The group worked so harmoniously that they continued to meet closer to home once the lessons had stopped, and an exhibition of their work, honouring the now-deceased Margaret, is on display at the Mundaring Arts Centre until February.

Immersion in the botanical art world has strengthened Meg’s appreciation of the natural environment. She says, “In doing these detailed paintings, you look deeper into the plants themselves — to the stage where you almost find personalities in the plants.

“One Marri tree is the same as the next Marri tree, supposedly, but each plant has differences. It can be the colour of the stems, the shape of the leaf or nuts, the colour of the flower…it’s just amazing when you really look at your subject how many differences there are.”

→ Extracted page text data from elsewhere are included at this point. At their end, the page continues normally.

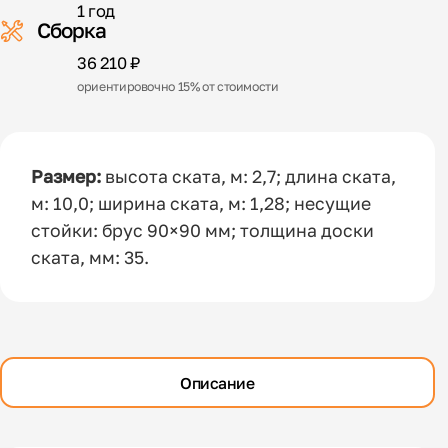
1 год
Сборка
36 210 ₽
ориентировочно 15% от стоимости
Размер:
высота ската, м: 2,7; длина ската,
м: 10,0; ширина ската, м: 1,28; несущие
стойки: брус 90×90 мм; толщина доски
ската, мм: 35.
Описание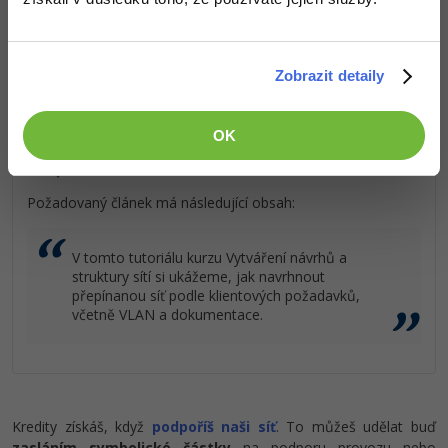
Kvalitní znalosti
v oblasti IT.
Dovednosti, které ti pomohou získat vysněnou a
dobře placenou práci
Ostatní
.
Zobrazit detaily
Fórum
OK
Popis článku
Požadovaný článek má následující obsah:
V tomto tutoriálu kurzu Vytváření návrhů a
struktury sítí si ukážeme, jak navrhnout
přepínanou síť podle klientových požadavků,
včetně VLAN a dokumentace.
Kredity získáš, když
podpoříš naši síť
. To můžeš udělat buď
zasláním symbolické částky
na podporu provozu nebo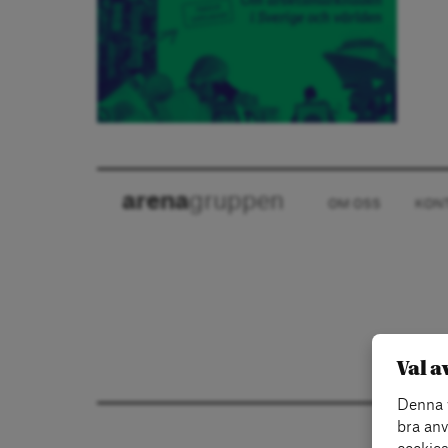
arena
gruppen
OM OSS
KON
Val a
Denna w
bra anv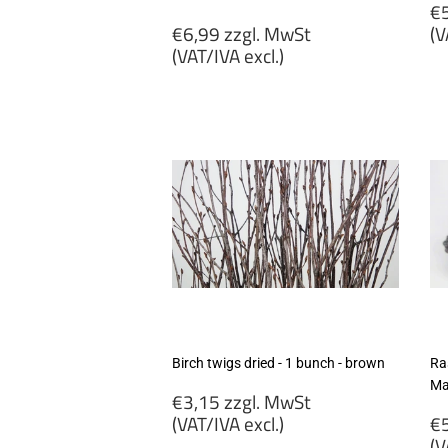
R
€5
Regular
p
€6,99 zzgl. MwSt
(V
price
(VAT/IVA excl.)
€
€6,99
zz
zzgl.
M
MwSt
(
(VAT/IVA
ex
excl.)
Birch twigs dried - 1 bunch - brown
Ra
Mat
Regular
€3,15 zzgl. MwSt
price
R
(VAT/IVA excl.)
€5
p
(V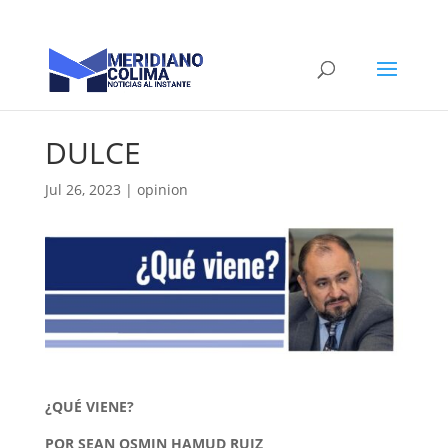
DULCE
Jul 26, 2023
|
opinion
¿QUÉ VIENE?
POR SEAN OSMIN HAMUD RUIZ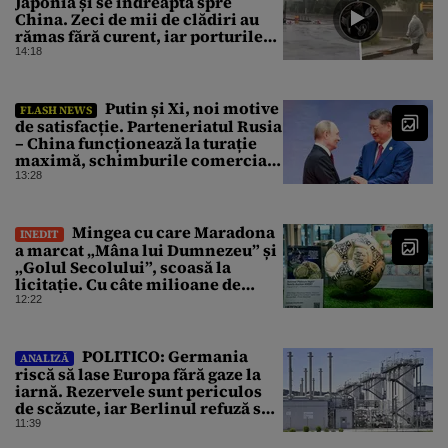
Japonia și se îndreaptă spre
China. Zeci de mii de clădiri au
rămas fără curent, iar porturile
au fost închise
14:18
Putin și Xi, noi motive
FLASH NEWS
de satisfacție. Parteneriatul Rusia
– China funcționează la turație
maximă, schimburile comerciale
ating niveluri record
13:28
Mingea cu care Maradona
INEDIT
a marcat „Mâna lui Dumnezeu” și
„Golul Secolului”, scoasă la
licitație. Cu câte milioane de
dolari ar putea fi vândută
12:22
POLITICO: Germania
ANALIZĂ
riscă să lase Europa fără gaze la
iarnă. Rezervele sunt periculos
de scăzute, iar Berlinul refuză să
intervină
11:39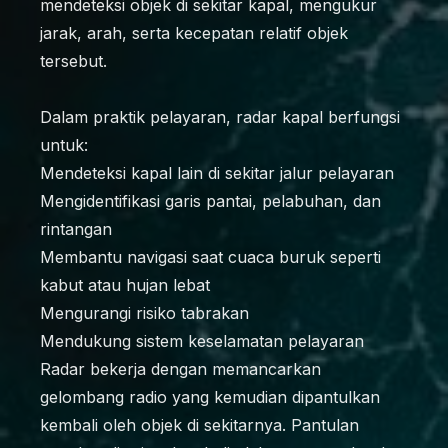
mendeteksi objek di sekitar kapal, mengukur
jarak, arah, serta kecepatan relatif objek
tersebut.
Dalam praktik pelayaran, radar kapal berfungsi
untuk:
Mendeteksi kapal lain di sekitar jalur pelayaran
Mengidentifikasi garis pantai, pelabuhan, dan
rintangan
Membantu navigasi saat cuaca buruk seperti
kabut atau hujan lebat
Mengurangi risiko tabrakan
Mendukung sistem keselamatan pelayaran
Radar bekerja dengan memancarkan
gelombang radio yang kemudian dipantulkan
kembali oleh objek di sekitarnya. Pantulan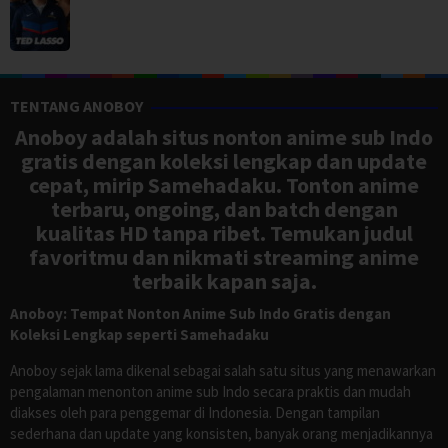
TENTANG ANOBOY
Anoboy adalah situs nonton anime sub Indo
gratis dengan koleksi lengkap dan update
cepat, mirip Samehadaku. Tonton anime
terbaru, ongoing, dan batch dengan
kualitas HD tanpa ribet. Temukan judul
favoritmu dan nikmati streaming anime
terbaik kapan saja.
Anoboy: Tempat Nonton Anime Sub Indo Gratis dengan
Koleksi Lengkap seperti Samehadaku
Anoboy sejak lama dikenal sebagai salah satu situs yang menawarkan
pengalaman menonton anime sub Indo secara praktis dan mudah
diakses oleh para penggemar di Indonesia. Dengan tampilan
sederhana dan update yang konsisten, banyak orang menjadikannya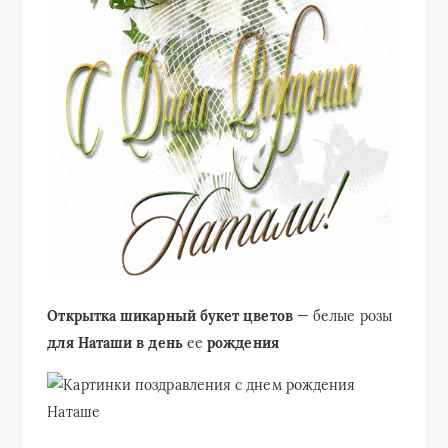
Открытка шикарный букет цветов
— белые розы
для Наташи в день
ее
рождения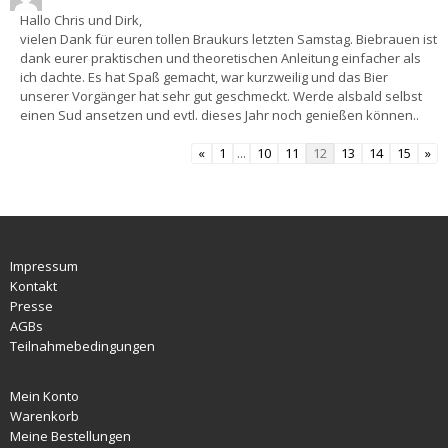
Hallo Chris und Dirk,
vielen Dank für euren tollen Braukurs letzten Samstag. Biebrauen ist
dank eurer praktischen und theoretischen Anleitung einfacher als
ich dachte. Es hat Spaß gemacht, war kurzweilig und das Bier
unserer Vorgänger hat sehr gut geschmeckt. Werde alsbald selbst
einen Sud ansetzen und evtl. dieses Jahr noch genießen können..
«
1
...
10
11
12
13
14
15
»
Impressum
Kontakt
Presse
AGBs
Teilnahmebedingungen
Mein Konto
Warenkorb
Meine Bestellungen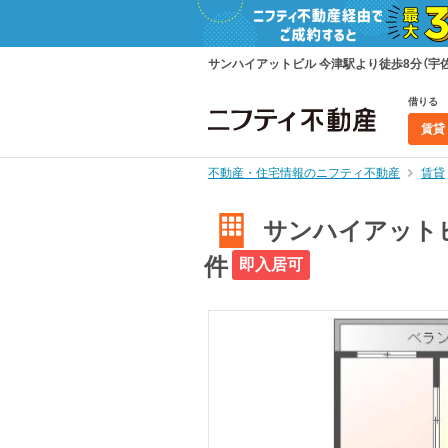
サンハイアットビル 今津駅より徒歩8分（宇佐
借りる
賃貸
不動産・住宅情報のニフティ不動産
賃貸
サンハイアットビ
件
即入居可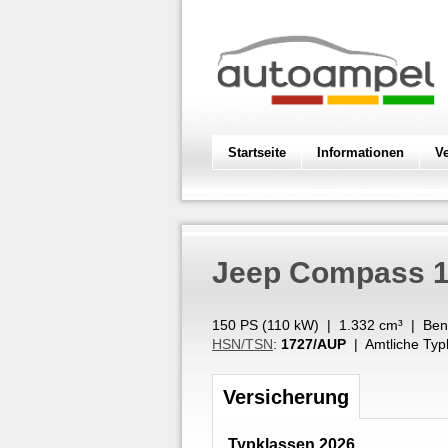
Startseite
Informationen
V
Jeep
Compass 1
150 PS (
110
kW
) |
1.332
cm³
|
Ben
HSN/TSN
:
1727/AUP
| Amtliche Typ
Versicherung
Typklassen 2026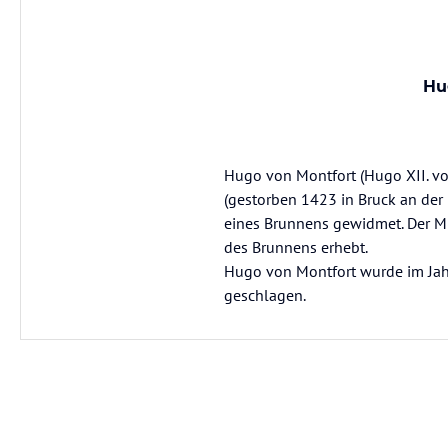
Hu
Hugo von Montfort (Hugo XII. v
(gestorben 1423 in Bruck an der
eines Brunnens gewidmet. Der Minn
des Brunnens erhebt.
Hugo von Montfort wurde im Jahr
geschlagen.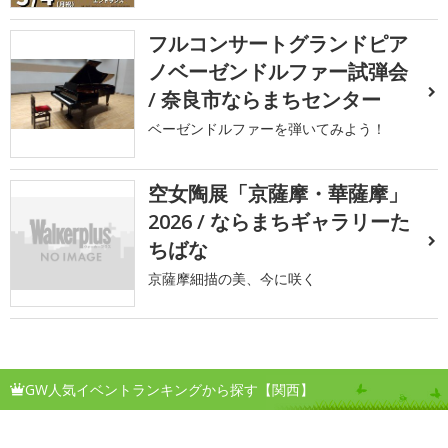
フルコンサートグランドピア
ノベーゼンドルファー試弾会
/ 奈良市ならまちセンター
ベーゼンドルファーを弾いてみよう！
空女陶展「京薩摩・華薩摩」
2026 / ならまちギャラリーた
ちばな
京薩摩細描の美、今に咲く
GW人気イベントランキングから探す【関西】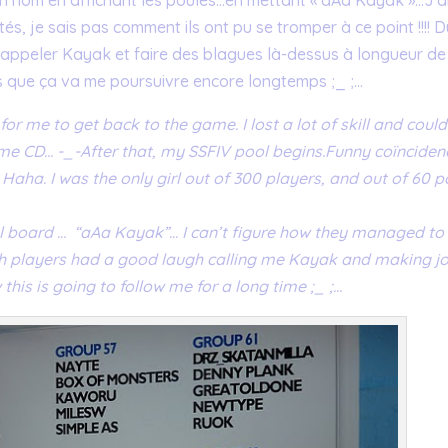
mon nom en affichant les poules…en mettant « aAa Kayak »…J’a
ités, je sais pas comment ils ont pu se tromper à ce point !!!! 
m’appeler Kayak et faire des blagues là-dessus à longueur de
is que ça va me poursuivre encore longtemps ;_ ;…
e for me to get back to the game. I lost a lot of skill and could
ame CD… -_-
After that, my SSFIV pool begins.
Funny coïnciden
 Haha. I was the only girl out of 300 players, and out of 60 p
l board … “aAa Kayak”… I can’t figure how they managed to
ench players had a good laugh calling me Kayak and making j
 this is going to follow me for a long time ;_ ;…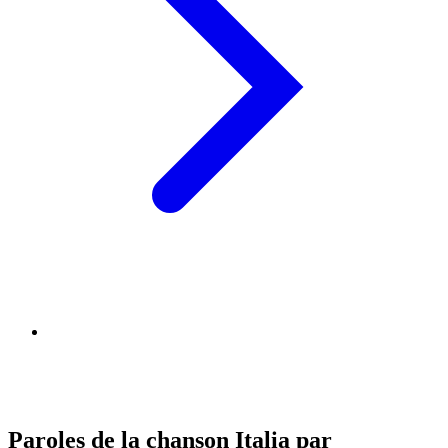
Paroles de la chanson Italia par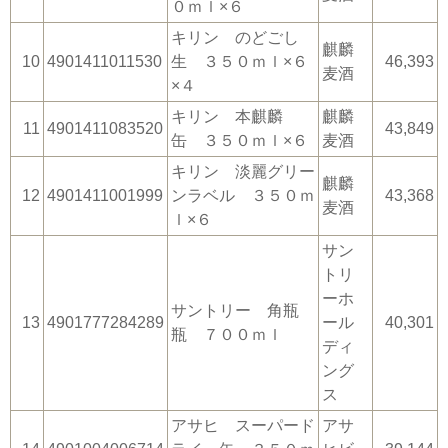
０ｍｌ×６
キリン のどごし
麒麟
10
4901411011530
生 ３５０ｍｌ×６
46,393
麦酒
×４
キリン 本麒麟
麒麟
11
4901411083520
43,849
缶 ３５０ｍｌ×６
麦酒
キリン 淡麗グリー
麒麟
12
4901411001999
ンラベル ３５０ｍ
43,368
麦酒
ｌ×６
サン
トリ
ーホ
サントリー 角瓶
13
4901777284289
ール
40,301
瓶 ７００ｍｌ
ディ
ング
ス
アサヒ スーパード
アサ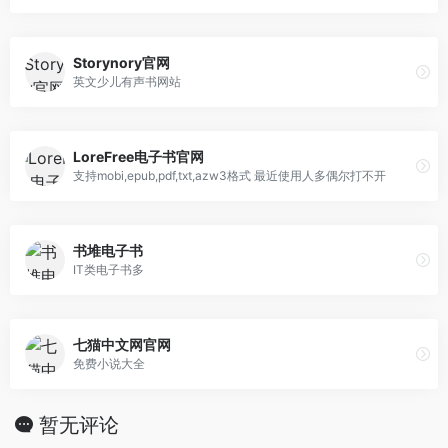
Storynory官网
英文少儿有声书网站
LoreFree电子书官网
支持mobi,epub,pdf,txt,azw3格式 最近使用人多偶尔打不开
书堆电子书
IT类电子书多
七猫中文网官网
免费小说大全
暂无评论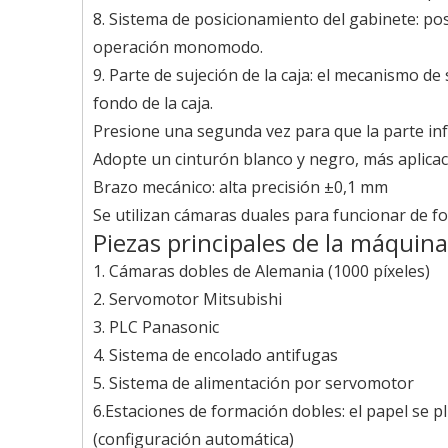
8. Sistema de posicionamiento del gabinete: po
operación monomodo.
9. Parte de sujeción de la caja: el mecanismo de 
fondo de la caja.
Presione una segunda vez para que la parte infe
Adopte un cinturón blanco y negro, más aplicac
Brazo mecánico: alta precisión ±0,1 mm
Se utilizan cámaras duales para funcionar de f
Piezas principales de la máquina
1. Cámaras dobles de Alemania (1000 píxeles)
2. Servomotor Mitsubishi
3. PLC Panasonic
4. Sistema de encolado antifugas
5. Sistema de alimentación por servomotor
6.Estaciones de formación dobles: el papel se pl
(configuración automática)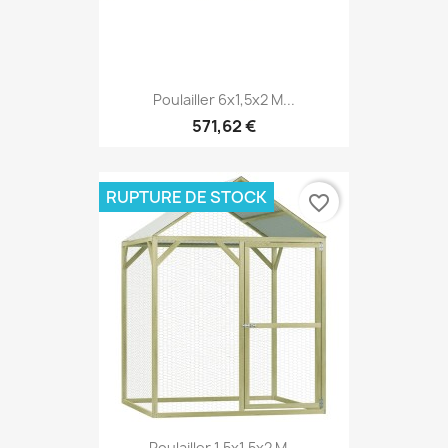
Poulailler 6x1,5x2 M...
571,62 €
RUPTURE DE STOCK
favorite_border
Poulailler 1,5x1,5x2 M...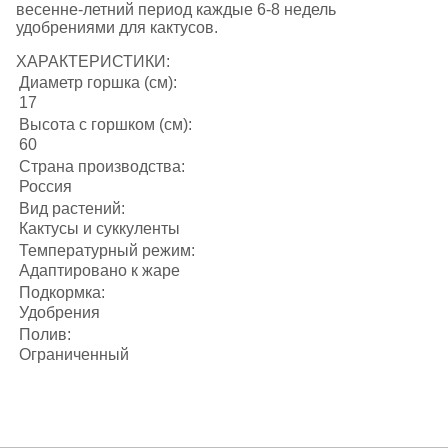
весенне-летний период каждые 6-8 недель
удобрениями для кактусов.
ХАРАКТЕРИСТИКИ:
Диаметр горшка (см):
17
Высота с горшком (см):
60
Страна производства:
Россия
Вид растений:
Кактусы и суккуленты
Температурный режим:
Адаптировано к жаре
Подкормка:
Удобрения
Полив:
Ограниченный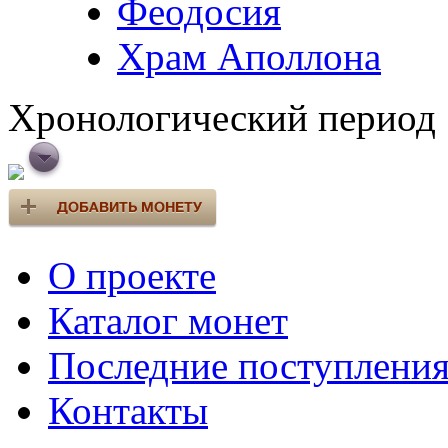
Феодосия
Храм Аполлона
Хронологический период
О проекте
Каталог монет
Последние поступлени
Контакты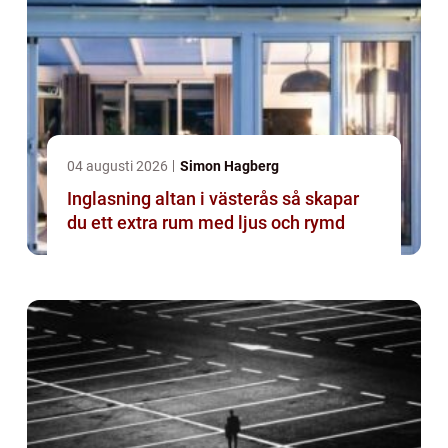
04 augusti 2026
Simon Hagberg
Inglasning altan i västerås så skapar
du ett extra rum med ljus och rymd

When Meg isn’t painting — or playing the organ at Holy Trinity church — you are likely to find her loading up her campervan, loyal canine companions in tow, setting off to gather inspiration from our beautiful state. Meg has often been criticised for being ‘too independent’, but it is unlikely that without this independence, and her spirited confidence, she would have achieved anywhere near the success she did in her nursing career, nor had the impetus to take on new pursuit in retirement.

“I notice with older students that they expect to be perfect immediately,” said Meg. “And that’s across the board, not just art.”

Her advice is, “Don’t give up — it’s worth having a go, you just don’t realise what you’ve got in you.”

You can view Meg’s artwork later this year at the Guildford Village Potters Gallery, where she has a solo exhibit from 27 April. Meg also currently has submissions in the Lions Club Art Awards exhibition, at the Zig Zag Gallery in Kalamunda until 5 February, and the aforementioned The Sum of Us at Mundaring Arts Centre, which reopens on 27 January.